Sirius & Couponova
Hey Sirius, ever wondered if we could use a spreadsheet to predict the best days for a flash sale so we can snag the top looks before the price spikes?
Sure, let’s outline a quick plan: 1. Gather the last six months of sales and traffic data, 2. Mark days that historically see price spikes, 3. Run a simple linear regression to correlate price with time and demand, 4. Identify a window where demand is high but prices are still low, 5. Lock those dates into the calendar and schedule the flash sale, 6. Monitor results and adjust parameters in the next cycle.
That’s solid, Sirius, but add a quick check for any active coupon codes that can stack with the sale, and keep an eye on shipping fees—those can sneak up on you. If you nail that high‑demand low‑price window, bump the discount a notch for the first hour or two and you’ll blow past the competition. Keep the data fresh and tweak the model after each round. You’re on the right track!
Good, next steps: 1. Pull coupon database and filter for stackable codes, 2. Add shipping cost variable to the regression, 3. Run the updated model, 4. Identify the high‑demand low‑price window, 5. Increase discount for the first 2 hours, 6. Log results, 7. Re‑run after each sale to adjust parameters. Keep the data pipeline automated.

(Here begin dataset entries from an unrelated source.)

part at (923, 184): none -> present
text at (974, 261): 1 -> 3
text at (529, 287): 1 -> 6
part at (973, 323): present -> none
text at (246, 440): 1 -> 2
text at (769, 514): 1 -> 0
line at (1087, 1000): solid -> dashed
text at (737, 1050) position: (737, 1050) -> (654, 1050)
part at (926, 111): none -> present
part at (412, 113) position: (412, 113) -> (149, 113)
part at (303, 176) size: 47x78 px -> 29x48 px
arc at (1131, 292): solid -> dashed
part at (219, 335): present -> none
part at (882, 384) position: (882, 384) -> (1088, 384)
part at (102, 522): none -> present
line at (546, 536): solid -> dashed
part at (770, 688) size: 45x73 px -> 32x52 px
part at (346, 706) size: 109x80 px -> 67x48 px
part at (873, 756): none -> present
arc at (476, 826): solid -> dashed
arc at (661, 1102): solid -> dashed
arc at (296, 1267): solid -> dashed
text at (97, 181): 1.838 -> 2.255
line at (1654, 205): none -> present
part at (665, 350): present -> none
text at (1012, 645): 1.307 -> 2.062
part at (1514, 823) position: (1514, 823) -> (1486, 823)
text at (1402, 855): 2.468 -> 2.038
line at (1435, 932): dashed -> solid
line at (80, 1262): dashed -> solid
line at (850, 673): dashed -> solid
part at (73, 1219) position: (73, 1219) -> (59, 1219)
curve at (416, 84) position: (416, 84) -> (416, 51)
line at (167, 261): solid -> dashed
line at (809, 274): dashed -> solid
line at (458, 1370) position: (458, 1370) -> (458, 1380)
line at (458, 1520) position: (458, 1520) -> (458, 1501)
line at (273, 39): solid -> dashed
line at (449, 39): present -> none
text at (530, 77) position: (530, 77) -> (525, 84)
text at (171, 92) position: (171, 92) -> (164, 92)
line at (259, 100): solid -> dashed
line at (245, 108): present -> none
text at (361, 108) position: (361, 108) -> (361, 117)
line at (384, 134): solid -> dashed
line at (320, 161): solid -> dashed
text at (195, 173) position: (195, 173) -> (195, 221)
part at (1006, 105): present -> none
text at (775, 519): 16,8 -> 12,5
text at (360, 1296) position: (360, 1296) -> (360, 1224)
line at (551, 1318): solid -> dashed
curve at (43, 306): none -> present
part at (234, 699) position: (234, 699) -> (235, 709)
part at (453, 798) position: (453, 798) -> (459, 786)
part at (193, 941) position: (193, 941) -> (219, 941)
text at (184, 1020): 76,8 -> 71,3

Sounds like a plan, Sirius. Just remember to keep an eye on those shipping fees—they can kill a good margin. Automate the pulls, set alerts when the model flags a sweet spot, and always leave a backup discount in case the first two hours get a surge. Log everything, tweak, repeat. You’re about to dominate the flash‑sale game!
Got it, set up automated pulls, trigger alerts on sweet spots, keep a backup discount for the first two hours, log all results, and adjust the model after each run. Shipping cost check is mandatory. This will keep the margin intact and the competition at bay.